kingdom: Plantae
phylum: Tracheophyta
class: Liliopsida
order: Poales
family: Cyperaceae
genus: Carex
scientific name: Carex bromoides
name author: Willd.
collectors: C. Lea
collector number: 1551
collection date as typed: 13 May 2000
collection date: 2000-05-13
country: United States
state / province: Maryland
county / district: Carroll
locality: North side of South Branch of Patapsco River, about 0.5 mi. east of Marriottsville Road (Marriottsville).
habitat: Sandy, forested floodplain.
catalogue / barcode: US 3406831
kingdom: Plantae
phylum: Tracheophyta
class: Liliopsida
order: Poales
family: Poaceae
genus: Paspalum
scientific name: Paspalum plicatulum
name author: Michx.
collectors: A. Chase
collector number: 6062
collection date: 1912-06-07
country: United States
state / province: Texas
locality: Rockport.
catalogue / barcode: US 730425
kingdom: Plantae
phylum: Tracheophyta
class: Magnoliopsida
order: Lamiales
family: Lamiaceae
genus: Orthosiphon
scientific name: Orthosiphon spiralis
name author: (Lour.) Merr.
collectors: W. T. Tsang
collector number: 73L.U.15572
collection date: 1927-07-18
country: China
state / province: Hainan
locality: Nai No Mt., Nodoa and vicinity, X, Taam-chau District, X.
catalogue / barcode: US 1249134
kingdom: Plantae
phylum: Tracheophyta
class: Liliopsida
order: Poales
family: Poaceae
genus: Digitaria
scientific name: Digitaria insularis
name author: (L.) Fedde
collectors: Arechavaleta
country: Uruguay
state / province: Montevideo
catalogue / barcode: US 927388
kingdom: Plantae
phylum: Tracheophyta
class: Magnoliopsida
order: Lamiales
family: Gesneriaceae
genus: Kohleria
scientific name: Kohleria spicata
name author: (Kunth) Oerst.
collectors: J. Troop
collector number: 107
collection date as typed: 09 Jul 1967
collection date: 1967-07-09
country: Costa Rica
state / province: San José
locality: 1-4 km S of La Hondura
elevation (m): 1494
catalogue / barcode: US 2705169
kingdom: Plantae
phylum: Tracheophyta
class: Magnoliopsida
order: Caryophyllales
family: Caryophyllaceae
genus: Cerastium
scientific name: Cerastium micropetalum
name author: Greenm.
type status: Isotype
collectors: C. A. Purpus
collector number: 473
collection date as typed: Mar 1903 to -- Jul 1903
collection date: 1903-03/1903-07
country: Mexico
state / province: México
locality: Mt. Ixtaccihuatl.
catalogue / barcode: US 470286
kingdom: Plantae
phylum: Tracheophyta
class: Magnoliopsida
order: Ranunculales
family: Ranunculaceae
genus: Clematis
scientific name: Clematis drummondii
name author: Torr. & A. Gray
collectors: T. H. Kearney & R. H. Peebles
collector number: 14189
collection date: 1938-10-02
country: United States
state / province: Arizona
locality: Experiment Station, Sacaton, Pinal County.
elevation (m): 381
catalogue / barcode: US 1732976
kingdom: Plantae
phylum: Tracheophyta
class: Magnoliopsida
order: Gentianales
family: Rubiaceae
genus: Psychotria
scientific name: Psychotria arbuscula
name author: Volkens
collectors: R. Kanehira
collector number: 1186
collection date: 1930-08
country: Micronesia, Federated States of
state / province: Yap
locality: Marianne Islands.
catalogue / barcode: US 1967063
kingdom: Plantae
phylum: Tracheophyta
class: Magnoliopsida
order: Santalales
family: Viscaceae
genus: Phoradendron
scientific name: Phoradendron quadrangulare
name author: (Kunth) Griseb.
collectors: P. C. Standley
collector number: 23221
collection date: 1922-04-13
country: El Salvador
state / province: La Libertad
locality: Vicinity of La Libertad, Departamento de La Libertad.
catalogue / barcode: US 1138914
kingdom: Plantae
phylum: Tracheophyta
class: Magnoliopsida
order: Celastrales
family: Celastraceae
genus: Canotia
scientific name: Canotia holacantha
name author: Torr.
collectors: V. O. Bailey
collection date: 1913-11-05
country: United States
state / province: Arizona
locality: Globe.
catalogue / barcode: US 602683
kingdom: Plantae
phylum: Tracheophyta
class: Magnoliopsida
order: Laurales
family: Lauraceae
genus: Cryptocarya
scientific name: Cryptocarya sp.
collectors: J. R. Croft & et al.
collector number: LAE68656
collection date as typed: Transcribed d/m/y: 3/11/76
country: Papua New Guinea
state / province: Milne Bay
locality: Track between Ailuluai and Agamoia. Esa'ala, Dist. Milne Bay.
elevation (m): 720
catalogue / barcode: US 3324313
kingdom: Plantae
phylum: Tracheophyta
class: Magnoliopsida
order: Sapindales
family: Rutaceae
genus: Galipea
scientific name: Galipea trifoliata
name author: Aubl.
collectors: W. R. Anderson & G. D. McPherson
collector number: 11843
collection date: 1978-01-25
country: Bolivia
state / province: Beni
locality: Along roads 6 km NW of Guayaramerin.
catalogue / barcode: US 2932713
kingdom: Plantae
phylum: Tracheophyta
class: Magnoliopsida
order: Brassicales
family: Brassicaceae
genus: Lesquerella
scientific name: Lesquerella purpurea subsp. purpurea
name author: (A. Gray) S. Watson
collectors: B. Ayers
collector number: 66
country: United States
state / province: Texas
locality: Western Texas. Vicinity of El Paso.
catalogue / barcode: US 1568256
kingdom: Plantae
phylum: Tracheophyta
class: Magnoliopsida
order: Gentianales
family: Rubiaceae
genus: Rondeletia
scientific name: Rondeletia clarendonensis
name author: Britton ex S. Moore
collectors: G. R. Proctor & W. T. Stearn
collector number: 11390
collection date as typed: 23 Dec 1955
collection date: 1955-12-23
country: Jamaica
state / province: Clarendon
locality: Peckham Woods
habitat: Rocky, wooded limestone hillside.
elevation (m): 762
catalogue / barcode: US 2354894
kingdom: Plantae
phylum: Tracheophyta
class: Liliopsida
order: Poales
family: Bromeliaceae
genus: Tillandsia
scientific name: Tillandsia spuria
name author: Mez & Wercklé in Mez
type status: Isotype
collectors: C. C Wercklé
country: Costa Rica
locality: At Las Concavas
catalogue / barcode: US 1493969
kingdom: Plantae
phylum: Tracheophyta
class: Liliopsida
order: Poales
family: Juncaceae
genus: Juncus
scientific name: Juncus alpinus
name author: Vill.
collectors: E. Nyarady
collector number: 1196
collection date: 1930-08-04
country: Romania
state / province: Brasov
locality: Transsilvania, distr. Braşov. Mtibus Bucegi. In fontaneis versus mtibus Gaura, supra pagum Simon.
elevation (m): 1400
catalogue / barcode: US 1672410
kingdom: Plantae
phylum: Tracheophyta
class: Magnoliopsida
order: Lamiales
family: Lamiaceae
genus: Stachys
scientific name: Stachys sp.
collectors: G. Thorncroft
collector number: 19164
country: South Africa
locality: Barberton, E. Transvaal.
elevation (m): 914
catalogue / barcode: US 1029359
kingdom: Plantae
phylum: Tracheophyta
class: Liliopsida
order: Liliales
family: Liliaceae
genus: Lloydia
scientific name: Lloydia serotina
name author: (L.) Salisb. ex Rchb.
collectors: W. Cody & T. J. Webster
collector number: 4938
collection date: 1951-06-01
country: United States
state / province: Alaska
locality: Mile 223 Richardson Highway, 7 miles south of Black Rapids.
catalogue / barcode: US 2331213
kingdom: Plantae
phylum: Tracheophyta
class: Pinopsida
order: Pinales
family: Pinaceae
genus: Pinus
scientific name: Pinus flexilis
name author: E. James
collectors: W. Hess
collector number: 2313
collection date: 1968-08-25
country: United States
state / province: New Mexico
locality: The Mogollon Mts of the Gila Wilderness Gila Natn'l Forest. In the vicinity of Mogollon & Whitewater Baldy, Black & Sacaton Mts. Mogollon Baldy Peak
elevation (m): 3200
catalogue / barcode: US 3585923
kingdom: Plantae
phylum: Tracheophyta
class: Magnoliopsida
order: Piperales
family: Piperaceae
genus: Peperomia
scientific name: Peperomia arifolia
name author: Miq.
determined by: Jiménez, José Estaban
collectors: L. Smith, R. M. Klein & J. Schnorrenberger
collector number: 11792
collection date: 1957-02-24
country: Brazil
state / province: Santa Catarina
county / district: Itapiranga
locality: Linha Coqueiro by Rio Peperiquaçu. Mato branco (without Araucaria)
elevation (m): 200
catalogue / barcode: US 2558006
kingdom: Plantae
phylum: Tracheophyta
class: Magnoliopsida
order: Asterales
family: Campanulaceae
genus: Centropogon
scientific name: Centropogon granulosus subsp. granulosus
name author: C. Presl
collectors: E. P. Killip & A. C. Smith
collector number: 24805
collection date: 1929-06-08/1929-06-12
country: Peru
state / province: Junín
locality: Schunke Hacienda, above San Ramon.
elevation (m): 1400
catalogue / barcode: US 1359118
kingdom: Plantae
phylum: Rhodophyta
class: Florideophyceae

__Description of the task__
Copy out, with no changes, the part of the records that opens with the very first line and closes with the line containing "genus: Paspalum", keeping that final line.

__Output for this exercise__
kingdom: Plantae
phylum: Tracheophyta
class: Liliopsida
order: Poales
family: Cyperaceae
genus: Carex
scientific name: Carex bromoides
name author: Willd.
collectors: C. Lea
collector number: 1551
collection date as typed: 13 May 2000
collection date: 2000-05-13
country: United States
state / province: Maryland
county / district: Carroll
locality: North side of South Branch of Patapsco River, about 0.5 mi. east of Marriottsville Road (Marriottsville).
habitat: Sandy, forested floodplain.
catalogue / barcode: US 3406831
kingdom: Plantae
phylum: Tracheophyta
class: Liliopsida
order: Poales
family: Poaceae
genus: Paspalum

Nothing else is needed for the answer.